In the UK: Tuesdays, 9pm, BBC1/BBC HD
I know, I know. Reviewing a British TV programme that isn’t Doctor Who related. That’s odd for me, isn’t it?
But this one’s got Idris Elba in it! Woo hoo! He was in The Wire and Ultraviolet. Hopes, as they say, were raised, and I watched a British TV show.
All the same, my hopes weren’t that high as – and stop this if you’ve heard this one before – he plays a maverick policeman who doesn’t stick to the rules, has an unhappy personal life and whose bosses want him brought to book.
Suddenly, not quite so promising is it? Hell, let’s just call him Monkfish instead of Luther.
Plot
A dark psychological crime drama starring Idris Elba as Luther, a man struggling with his own terrible demons, who might be as dangerous as the depraved murderers he hunts.
Episode 1: Luther, back from suspension, must solve a seemingly perfect double murder.
Is it any good?
The first episode fits into more or less three sections. In the brief first part, we have MonkfishLuther (Elba), a DCI who’s a bit reckless, chasing after a paedophile serial killer (yes, but what are his good points? Does he like animals? Do tell) to find out where he’s stashed away a young girl. After getting the information, Luther lets bad man fall from a great height to his (seeming) doom.
Then we have part two, when Luther, after an extended convalescence, returns to the job to investigate the murder of a happily married couple. It’s clear, almost instantly, that it’s the grown-up child prodigy daughter who’s done the crime – now Luther has to prove it.
And then in part three, said daughter is released by the police and she and Luther play cat and mouse.
The backdrop of these three parts is Luther’s personal life and attempts to reconcile with his wife separated wife (Indira Varma) who’s decided she quite likes another guy (Paul McGann).
The three parts
Now, part one was awful. As well as making no sense, it was abysmally directed, a non-stop series of jump cuts mid-sentence designed by the director to demonstrate Luther’s loopiness at this point. This is off-putting and shows no trust in either the script or Elba’s ability to show this character trait through a mechanism known as ‘acting’. And Elba is very, very good in this – totally different, as he is in every role.
However, part two lulled me into a false sense of security, since it was a very much more measured, deliberate piece, with Luther’s interrogation of evil daughter very well handled, clever and interesting.
Once free into the outside world of part three, however, it becomes stupid again, with Luther going off the rails again, and evil daughter being as evil as possible in a response to Luther’s goading.
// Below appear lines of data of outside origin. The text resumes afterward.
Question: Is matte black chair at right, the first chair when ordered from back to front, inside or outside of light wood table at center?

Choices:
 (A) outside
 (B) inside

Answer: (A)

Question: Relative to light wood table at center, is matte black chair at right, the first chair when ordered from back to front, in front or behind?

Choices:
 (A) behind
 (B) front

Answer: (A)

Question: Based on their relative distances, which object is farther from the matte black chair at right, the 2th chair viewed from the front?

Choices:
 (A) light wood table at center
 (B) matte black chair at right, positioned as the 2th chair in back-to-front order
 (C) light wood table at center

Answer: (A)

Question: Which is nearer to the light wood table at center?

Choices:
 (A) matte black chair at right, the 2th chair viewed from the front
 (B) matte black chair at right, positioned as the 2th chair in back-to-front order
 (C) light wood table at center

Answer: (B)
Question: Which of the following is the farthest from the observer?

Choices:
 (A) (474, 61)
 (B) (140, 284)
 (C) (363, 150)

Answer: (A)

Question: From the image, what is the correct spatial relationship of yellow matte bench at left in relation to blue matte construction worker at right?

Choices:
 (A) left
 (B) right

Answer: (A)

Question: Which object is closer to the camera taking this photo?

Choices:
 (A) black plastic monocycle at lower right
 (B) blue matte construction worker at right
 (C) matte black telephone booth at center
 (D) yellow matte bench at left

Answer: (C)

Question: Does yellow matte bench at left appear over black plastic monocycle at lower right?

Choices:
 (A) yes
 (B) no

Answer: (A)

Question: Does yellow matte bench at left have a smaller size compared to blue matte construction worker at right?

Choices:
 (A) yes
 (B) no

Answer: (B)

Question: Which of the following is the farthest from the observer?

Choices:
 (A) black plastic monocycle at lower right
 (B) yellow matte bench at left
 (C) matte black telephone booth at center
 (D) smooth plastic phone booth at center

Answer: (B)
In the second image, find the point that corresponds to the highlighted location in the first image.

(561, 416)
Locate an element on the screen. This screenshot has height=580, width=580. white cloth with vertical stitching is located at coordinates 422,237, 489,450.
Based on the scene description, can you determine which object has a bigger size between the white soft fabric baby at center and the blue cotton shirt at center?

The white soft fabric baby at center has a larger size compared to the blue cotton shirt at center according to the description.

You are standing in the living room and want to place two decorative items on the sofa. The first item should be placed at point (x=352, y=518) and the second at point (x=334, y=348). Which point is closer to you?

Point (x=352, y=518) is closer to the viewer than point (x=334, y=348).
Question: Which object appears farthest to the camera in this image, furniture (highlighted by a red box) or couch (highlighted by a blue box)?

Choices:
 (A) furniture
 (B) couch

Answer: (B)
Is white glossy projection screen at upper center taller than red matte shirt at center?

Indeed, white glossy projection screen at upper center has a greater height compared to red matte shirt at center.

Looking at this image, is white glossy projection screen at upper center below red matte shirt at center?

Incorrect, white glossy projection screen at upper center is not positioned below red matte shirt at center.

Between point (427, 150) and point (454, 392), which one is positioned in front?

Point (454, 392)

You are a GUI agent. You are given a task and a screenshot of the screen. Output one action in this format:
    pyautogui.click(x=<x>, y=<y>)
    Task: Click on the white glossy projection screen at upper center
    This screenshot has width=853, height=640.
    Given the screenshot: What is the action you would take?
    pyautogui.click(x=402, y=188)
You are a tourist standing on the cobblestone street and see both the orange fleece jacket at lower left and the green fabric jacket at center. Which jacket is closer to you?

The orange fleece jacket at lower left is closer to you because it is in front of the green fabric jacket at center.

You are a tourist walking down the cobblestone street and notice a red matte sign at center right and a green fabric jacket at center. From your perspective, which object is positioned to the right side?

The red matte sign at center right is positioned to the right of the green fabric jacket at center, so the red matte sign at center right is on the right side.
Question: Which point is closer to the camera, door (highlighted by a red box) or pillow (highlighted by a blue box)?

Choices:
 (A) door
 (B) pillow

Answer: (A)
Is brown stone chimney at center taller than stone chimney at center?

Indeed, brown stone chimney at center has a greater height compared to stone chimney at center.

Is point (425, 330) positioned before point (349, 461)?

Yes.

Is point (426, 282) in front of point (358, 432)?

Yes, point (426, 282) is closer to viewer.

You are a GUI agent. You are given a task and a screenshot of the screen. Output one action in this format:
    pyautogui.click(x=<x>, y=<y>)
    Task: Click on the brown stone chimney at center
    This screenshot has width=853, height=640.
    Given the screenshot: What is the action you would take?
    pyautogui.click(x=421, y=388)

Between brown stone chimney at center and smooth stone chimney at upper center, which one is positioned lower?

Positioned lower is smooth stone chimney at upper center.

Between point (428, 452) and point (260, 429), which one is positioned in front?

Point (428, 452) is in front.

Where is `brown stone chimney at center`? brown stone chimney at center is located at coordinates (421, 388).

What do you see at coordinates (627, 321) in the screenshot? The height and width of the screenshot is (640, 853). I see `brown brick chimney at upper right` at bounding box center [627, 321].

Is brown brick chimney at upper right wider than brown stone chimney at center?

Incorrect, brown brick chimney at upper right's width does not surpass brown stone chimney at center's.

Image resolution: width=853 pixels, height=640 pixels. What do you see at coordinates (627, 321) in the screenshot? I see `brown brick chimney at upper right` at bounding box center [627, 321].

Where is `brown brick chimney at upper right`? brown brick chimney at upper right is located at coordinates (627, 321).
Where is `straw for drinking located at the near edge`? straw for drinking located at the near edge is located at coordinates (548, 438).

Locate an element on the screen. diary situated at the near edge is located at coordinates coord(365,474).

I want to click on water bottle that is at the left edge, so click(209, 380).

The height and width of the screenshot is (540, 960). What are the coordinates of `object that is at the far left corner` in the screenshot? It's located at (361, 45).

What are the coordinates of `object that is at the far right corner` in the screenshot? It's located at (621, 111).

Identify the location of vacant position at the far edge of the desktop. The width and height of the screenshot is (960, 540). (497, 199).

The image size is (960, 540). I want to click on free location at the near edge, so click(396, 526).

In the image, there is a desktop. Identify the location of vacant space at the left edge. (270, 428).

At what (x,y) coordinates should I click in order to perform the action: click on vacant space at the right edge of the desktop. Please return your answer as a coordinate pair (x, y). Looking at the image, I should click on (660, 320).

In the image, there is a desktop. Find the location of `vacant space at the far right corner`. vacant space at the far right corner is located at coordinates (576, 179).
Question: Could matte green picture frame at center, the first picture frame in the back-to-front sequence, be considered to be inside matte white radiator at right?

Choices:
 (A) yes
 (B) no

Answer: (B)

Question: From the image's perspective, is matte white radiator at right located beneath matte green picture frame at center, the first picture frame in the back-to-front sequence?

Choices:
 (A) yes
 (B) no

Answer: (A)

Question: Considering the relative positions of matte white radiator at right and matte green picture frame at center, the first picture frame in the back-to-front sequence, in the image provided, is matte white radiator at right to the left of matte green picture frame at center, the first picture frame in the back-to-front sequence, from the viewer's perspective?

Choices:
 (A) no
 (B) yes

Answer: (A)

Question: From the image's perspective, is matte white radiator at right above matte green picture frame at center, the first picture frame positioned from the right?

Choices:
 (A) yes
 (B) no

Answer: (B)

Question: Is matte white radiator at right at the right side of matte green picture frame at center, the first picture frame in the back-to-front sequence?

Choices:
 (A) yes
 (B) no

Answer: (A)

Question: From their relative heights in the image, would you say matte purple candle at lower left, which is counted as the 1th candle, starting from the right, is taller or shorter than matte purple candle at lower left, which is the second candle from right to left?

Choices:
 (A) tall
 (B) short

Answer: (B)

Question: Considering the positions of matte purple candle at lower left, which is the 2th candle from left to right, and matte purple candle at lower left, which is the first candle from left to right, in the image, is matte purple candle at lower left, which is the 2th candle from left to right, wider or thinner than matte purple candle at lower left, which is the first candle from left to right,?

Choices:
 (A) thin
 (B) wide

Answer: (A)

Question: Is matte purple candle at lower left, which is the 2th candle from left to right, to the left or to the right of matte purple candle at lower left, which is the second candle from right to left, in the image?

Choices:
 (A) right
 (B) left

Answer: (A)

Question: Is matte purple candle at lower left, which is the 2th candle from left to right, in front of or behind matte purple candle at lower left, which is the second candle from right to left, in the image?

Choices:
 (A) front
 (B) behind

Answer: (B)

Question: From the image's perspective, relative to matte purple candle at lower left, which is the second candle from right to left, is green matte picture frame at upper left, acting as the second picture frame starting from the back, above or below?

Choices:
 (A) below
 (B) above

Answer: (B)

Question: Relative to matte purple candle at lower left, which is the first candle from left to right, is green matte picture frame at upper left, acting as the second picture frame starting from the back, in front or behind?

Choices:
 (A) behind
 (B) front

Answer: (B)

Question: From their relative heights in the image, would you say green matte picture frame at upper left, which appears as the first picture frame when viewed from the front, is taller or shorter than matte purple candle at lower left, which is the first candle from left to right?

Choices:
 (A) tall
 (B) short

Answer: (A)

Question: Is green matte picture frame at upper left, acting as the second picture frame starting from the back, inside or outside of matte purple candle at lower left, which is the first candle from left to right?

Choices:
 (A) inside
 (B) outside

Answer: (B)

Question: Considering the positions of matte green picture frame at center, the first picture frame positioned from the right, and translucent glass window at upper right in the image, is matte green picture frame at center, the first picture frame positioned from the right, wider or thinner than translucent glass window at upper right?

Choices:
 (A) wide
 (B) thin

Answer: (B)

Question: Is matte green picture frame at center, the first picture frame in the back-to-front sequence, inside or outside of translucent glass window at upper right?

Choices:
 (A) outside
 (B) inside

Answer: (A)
It had glimmers of clever, including the daughter’s evil plan and Luther’s deduction of it, but not much.
Similarly, the backdrop of Luther’s personal life is a mass of cliché, poor dialogue and improbable situations. Even the normally reliable Varma and McGann wobble a bit when presented with the daftness they have to go through. Yes, he’s a cop, but why would Varma want to see him ever again once he’d come into her office and her house and terrorised her, even kicking in a door?
Pluses
Where the show is good is the one-on-one work between Luther and the evil daughter. It’s creepy in a Hannibal Lecter kind of way, even if the descent into quoting Occam’s razor and talk about dark matter feels more like a desperate attempt to give the show an intellectual quality that it can’t support. It’s also good at dealing with modern policing procedures – or at least mentioning them – and Elba is fantastic. And although the initial opening sequence is misjudged, the rest of the direction is actually very good with some lovely compositions.
But the list of things wrong with the show is long: the hackneyed maverick cop stick, the idea that cops and criminals are two sides of the same coin, anything at all to do with relationships, Saskia Reeves’ (Elba’s boss) accent, the direction of action sequences, the things Luther does to bait evil daughter, and the lack of a decent plan to respond to evil daughter’s responses. And I’m only just starting.
The rest of the series will have both series arc – (spoiler) the continuing battle between evil daughter and Luther – and standalone stories. The idea, as with the first episode, is that Columbo-style, we’ll know more or less from the beginning of the story who did the crime and it’s going to be about how Luther and his team prove whodunnit.
Given how weak his efforts were this week – albeit with the occasional flash of brilliance – I’m going to guess it’s mostly going to be Elba running around and have lots of intense chats with the criminals, rather than a masterpiece of deduction (as per Columbo). Nevertheless, despite the clumsiness of this first episode, there are enough good things about the show – most of them Elba – that I’m going to stick with it for now.